> PASSAGE PRÉSENTÉ:
------------------------

L’intérieur d’une voiture de TGV postal est en effet facile à nettoyer et à désinfecter, puisqu’il n’y a ni moquette ni fauteuils en tissus, véritables nids à bactéries et à virus.
Leurs portes d’accès étaient larges, prévues pour charger des conteneurs à courrier. Un brancard aurait pu y entrer avec une parfaite facilité !
Et un TGV a l’avantage de pouvoir emprunter les lignes à grande vitesse comme les lignes classiques pour aller partout en France. Pratique en cas d’attaque terroriste comme le SAMU de Paris l’a compris. Mais pratique aussi en cas de catastrophe industrielle, de drame des transports ou de catastrophe naturelle demandant une évacuation massive de blessés.
La SNCF sait parfaitement rénover des rames TGV ou les reconvertir en rames à bas coûts OuiGo (ironiquement qualifiées de classe « sardines »). Le savoir-faire et les ateliers existent et fonctionnent lorsqu’il s’agit d’entasser des voyageurs valides et en bonne santé.

------------------------

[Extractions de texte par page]
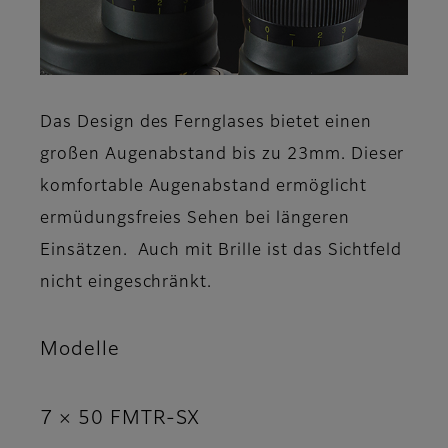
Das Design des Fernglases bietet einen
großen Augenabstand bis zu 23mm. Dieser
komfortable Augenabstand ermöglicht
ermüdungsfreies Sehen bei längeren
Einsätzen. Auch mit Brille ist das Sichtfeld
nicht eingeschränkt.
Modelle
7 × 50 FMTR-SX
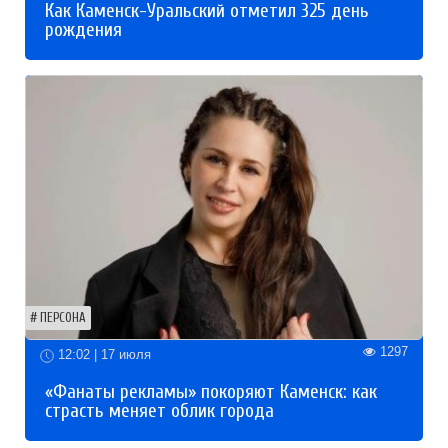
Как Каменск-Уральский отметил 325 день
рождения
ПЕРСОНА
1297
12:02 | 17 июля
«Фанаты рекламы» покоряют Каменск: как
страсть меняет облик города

------------------------

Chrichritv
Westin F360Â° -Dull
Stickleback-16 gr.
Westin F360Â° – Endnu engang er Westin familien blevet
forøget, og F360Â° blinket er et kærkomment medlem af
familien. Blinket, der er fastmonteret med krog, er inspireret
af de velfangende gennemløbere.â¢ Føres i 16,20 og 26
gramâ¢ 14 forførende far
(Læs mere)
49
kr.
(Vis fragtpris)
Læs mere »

------------------------

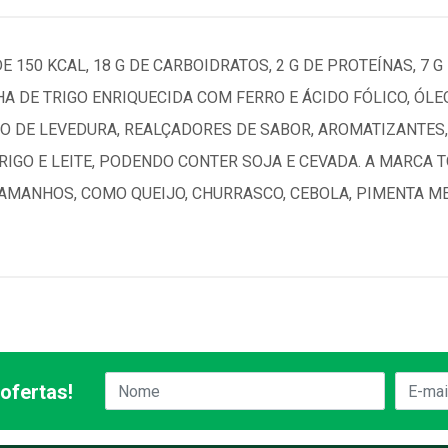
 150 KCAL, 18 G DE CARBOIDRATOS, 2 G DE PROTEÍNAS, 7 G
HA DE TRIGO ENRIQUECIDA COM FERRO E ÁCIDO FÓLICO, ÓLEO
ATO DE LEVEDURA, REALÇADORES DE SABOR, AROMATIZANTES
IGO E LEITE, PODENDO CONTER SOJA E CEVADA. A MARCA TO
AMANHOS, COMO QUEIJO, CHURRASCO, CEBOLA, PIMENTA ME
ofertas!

------------------------

> LISTE DES TÂCHES:
[1] Reproduisez fidèlement la partie de l'extrait sur les TGV postaux qui s'ouvre sur les mots contenant « Et un TGV a » et se referme sur « massive de blessés. ».
[2] Reprenez l'extrait sur les TGV postaux et prolongez-le après sa dernière phrase.

> RÉPONSES AUX TÂCHES:
[1]
Et un TGV a l’avantage de pouvoir emprunter les lignes à grande vitesse comme les lignes classiques pour aller partout en France. Pratique en cas d’attaque terroriste comme le SAMU de Paris l’a compris. Mais pratique aussi en cas de catastrophe industrielle, de drame des transports ou de catastrophe naturelle demandant une évacuation massive de blessés.

[2]
On peut se demander pourquoi, six mois après les attentats de Charlie Hebdo, la SNCF, en lien avec l’État, n’a pas décidé de récupérer tout ou partie de ces increvables TGV postaux pour les convertir en TGV sanitaires, qui font défaut, et les garer dans des villes stratégiques.
Il y en aurait eu pour largement moins de 9 millions d’euros de travaux par rame, coût actuel de la transformation d’une ancienne rame de TGV en OuiGo. Cette somme est à comparer aux centaines de millions d’euros annuels du budget communication de l’entreprise, à l’évidence moins utiles et justement épinglées par la Cour des comptes !
Des aménagements simples et de bon sens, en collaboration avec des médecins hospitaliers, auraient pu leur redonner une seconde vie leur permettant d’en sauver d’autres : sol et parois lavables, hublots, WC, éclairage moderne, climatisation avec filtres, groupe électrogène de secours, conduites d’oxygène intégrées…
Mais si cela n’a pas été fait, c’est pour une raison simple et cruelle : une SNCF qui a dû se préparer à l’arrivée de la concurrence – imposée par l’Union européenne bien sûr ! – ne comptait pas s’encombrer de rames qui ne lui rapportaient rien au quotidien.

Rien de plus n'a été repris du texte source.